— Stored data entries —
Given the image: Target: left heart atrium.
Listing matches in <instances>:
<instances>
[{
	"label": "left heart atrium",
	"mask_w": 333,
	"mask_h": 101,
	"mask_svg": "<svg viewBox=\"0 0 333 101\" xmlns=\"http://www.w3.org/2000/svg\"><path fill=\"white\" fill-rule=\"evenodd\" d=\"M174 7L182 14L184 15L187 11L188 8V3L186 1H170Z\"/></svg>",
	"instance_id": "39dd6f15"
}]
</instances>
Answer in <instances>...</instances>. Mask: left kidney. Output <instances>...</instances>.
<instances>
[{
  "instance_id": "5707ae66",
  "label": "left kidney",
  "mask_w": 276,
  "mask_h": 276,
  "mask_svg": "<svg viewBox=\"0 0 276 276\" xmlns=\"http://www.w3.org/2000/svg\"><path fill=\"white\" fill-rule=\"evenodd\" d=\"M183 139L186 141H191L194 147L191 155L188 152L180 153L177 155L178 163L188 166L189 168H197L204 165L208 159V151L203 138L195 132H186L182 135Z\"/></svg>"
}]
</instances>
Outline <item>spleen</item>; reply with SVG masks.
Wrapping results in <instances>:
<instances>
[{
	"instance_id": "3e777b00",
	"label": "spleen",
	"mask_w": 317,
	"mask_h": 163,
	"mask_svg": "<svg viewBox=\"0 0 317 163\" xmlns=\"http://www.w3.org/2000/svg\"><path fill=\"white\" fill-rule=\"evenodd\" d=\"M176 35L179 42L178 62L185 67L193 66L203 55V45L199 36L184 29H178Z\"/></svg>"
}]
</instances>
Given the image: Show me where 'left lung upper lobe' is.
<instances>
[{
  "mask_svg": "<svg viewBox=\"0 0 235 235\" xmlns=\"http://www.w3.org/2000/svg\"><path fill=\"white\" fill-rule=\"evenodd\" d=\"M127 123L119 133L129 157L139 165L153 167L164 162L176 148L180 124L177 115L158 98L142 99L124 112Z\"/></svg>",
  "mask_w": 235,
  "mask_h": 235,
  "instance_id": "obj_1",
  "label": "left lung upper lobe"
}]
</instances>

— The request —
Copy all of the data above line for line, with no changes.

— Reply —
Given the image: Target: left heart atrium.
Listing matches in <instances>:
<instances>
[{
	"label": "left heart atrium",
	"mask_w": 333,
	"mask_h": 101,
	"mask_svg": "<svg viewBox=\"0 0 333 101\" xmlns=\"http://www.w3.org/2000/svg\"><path fill=\"white\" fill-rule=\"evenodd\" d=\"M174 7L182 14L184 15L187 11L188 8V3L186 1H170Z\"/></svg>",
	"instance_id": "39dd6f15"
}]
</instances>
Answer in <instances>...</instances>. Mask: left kidney. Output <instances>...</instances>.
<instances>
[{
  "instance_id": "5707ae66",
  "label": "left kidney",
  "mask_w": 276,
  "mask_h": 276,
  "mask_svg": "<svg viewBox=\"0 0 276 276\" xmlns=\"http://www.w3.org/2000/svg\"><path fill=\"white\" fill-rule=\"evenodd\" d=\"M183 139L186 141H191L194 147L191 155L188 152L180 153L177 155L178 163L188 166L189 168H197L204 165L208 159V151L203 138L195 132H186L182 135Z\"/></svg>"
}]
</instances>
Outline <item>spleen</item>; reply with SVG masks.
Wrapping results in <instances>:
<instances>
[{
	"instance_id": "3e777b00",
	"label": "spleen",
	"mask_w": 317,
	"mask_h": 163,
	"mask_svg": "<svg viewBox=\"0 0 317 163\" xmlns=\"http://www.w3.org/2000/svg\"><path fill=\"white\" fill-rule=\"evenodd\" d=\"M176 35L179 42L178 62L185 67L193 66L203 55V45L199 36L184 29H178Z\"/></svg>"
}]
</instances>
Given the image: Show me where 'left lung upper lobe' is.
<instances>
[{
  "mask_svg": "<svg viewBox=\"0 0 235 235\" xmlns=\"http://www.w3.org/2000/svg\"><path fill=\"white\" fill-rule=\"evenodd\" d=\"M127 123L119 133L129 157L139 165L153 167L164 162L176 148L180 124L177 115L158 98L142 99L124 112Z\"/></svg>",
  "mask_w": 235,
  "mask_h": 235,
  "instance_id": "obj_1",
  "label": "left lung upper lobe"
}]
</instances>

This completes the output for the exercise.